## Task input
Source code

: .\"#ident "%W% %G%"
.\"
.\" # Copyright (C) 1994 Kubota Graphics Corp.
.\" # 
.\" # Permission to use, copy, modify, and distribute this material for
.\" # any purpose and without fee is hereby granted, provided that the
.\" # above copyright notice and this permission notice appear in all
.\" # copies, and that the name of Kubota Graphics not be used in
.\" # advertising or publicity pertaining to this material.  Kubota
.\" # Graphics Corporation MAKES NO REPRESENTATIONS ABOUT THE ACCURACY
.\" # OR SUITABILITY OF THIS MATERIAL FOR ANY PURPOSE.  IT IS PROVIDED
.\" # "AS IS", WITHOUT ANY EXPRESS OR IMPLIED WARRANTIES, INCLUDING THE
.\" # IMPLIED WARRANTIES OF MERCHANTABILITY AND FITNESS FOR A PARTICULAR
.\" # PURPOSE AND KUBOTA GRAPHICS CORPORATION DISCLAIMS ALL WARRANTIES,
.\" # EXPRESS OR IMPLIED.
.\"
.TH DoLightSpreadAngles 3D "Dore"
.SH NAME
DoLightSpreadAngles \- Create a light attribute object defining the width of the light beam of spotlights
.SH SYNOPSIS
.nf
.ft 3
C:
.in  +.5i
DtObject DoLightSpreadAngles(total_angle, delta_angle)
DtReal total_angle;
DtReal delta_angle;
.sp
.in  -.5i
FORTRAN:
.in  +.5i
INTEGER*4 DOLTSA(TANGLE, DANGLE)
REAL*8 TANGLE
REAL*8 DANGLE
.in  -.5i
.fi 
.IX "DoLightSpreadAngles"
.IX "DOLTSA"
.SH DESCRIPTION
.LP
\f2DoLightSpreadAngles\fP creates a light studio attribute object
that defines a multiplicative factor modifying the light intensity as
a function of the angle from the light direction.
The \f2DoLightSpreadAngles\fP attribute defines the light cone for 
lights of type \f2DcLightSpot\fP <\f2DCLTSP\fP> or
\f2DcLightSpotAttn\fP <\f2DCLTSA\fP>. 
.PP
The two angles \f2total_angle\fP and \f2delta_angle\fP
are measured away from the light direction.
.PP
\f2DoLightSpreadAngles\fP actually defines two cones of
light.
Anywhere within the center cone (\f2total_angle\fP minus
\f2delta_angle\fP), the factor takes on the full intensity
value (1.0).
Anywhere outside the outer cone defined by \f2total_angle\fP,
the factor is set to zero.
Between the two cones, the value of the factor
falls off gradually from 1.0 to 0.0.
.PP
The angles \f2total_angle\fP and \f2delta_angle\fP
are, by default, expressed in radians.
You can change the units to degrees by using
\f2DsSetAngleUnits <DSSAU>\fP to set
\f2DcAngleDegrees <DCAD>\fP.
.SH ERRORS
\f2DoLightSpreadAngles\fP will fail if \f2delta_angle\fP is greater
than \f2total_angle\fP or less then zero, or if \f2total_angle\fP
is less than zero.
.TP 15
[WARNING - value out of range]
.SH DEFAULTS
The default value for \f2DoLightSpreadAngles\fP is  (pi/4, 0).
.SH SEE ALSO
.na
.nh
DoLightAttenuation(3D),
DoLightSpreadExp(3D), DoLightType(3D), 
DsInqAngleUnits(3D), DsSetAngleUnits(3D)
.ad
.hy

## Exercise brief
Type out the records above again, exactly the same.

## Output below
Source code

: .\"#ident "%W% %G%"
.\"
.\" # Copyright (C) 1994 Kubota Graphics Corp.
.\" # 
.\" # Permission to use, copy, modify, and distribute this material for
.\" # any purpose and without fee is hereby granted, provided that the
.\" # above copyright notice and this permission notice appear in all
.\" # copies, and that the name of Kubota Graphics not be used in
.\" # advertising or publicity pertaining to this material.  Kubota
.\" # Graphics Corporation MAKES NO REPRESENTATIONS ABOUT THE ACCURACY
.\" # OR SUITABILITY OF THIS MATERIAL FOR ANY PURPOSE.  IT IS PROVIDED
.\" # "AS IS", WITHOUT ANY EXPRESS OR IMPLIED WARRANTIES, INCLUDING THE
.\" # IMPLIED WARRANTIES OF MERCHANTABILITY AND FITNESS FOR A PARTICULAR
.\" # PURPOSE AND KUBOTA GRAPHICS CORPORATION DISCLAIMS ALL WARRANTIES,
.\" # EXPRESS OR IMPLIED.
.\"
.TH DoLightSpreadAngles 3D "Dore"
.SH NAME
DoLightSpreadAngles \- Create a light attribute object defining the width of the light beam of spotlights
.SH SYNOPSIS
.nf
.ft 3
C:
.in  +.5i
DtObject DoLightSpreadAngles(total_angle, delta_angle)
DtReal total_angle;
DtReal delta_angle;
.sp
.in  -.5i
FORTRAN:
.in  +.5i
INTEGER*4 DOLTSA(TANGLE, DANGLE)
REAL*8 TANGLE
REAL*8 DANGLE
.in  -.5i
.fi 
.IX "DoLightSpreadAngles"
.IX "DOLTSA"
.SH DESCRIPTION
.LP
\f2DoLightSpreadAngles\fP creates a light studio attribute object
that defines a multiplicative factor modifying the light intensity as
a function of the angle from the light direction.
The \f2DoLightSpreadAngles\fP attribute defines the light cone for 
lights of type \f2DcLightSpot\fP <\f2DCLTSP\fP> or
\f2DcLightSpotAttn\fP <\f2DCLTSA\fP>. 
.PP
The two angles \f2total_angle\fP and \f2delta_angle\fP
are measured away from the light direction.
.PP
\f2DoLightSpreadAngles\fP actually defines two cones of
light.
Anywhere within the center cone (\f2total_angle\fP minus
\f2delta_angle\fP), the factor takes on the full intensity
value (1.0).
Anywhere outside the outer cone defined by \f2total_angle\fP,
the factor is set to zero.
Between the two cones, the value of the factor
falls off gradually from 1.0 to 0.0.
.PP
The angles \f2total_angle\fP and \f2delta_angle\fP
are, by default, expressed in radians.
You can change the units to degrees by using
\f2DsSetAngleUnits <DSSAU>\fP to set
\f2DcAngleDegrees <DCAD>\fP.
.SH ERRORS
\f2DoLightSpreadAngles\fP will fail if \f2delta_angle\fP is greater
than \f2total_angle\fP or less then zero, or if \f2total_angle\fP
is less than zero.
.TP 15
[WARNING - value out of range]
.SH DEFAULTS
The default value for \f2DoLightSpreadAngles\fP is  (pi/4, 0).
.SH SEE ALSO
.na
.nh
DoLightAttenuation(3D),
DoLightSpreadExp(3D), DoLightType(3D), 
DsInqAngleUnits(3D), DsSetAngleUnits(3D)
.ad
.hy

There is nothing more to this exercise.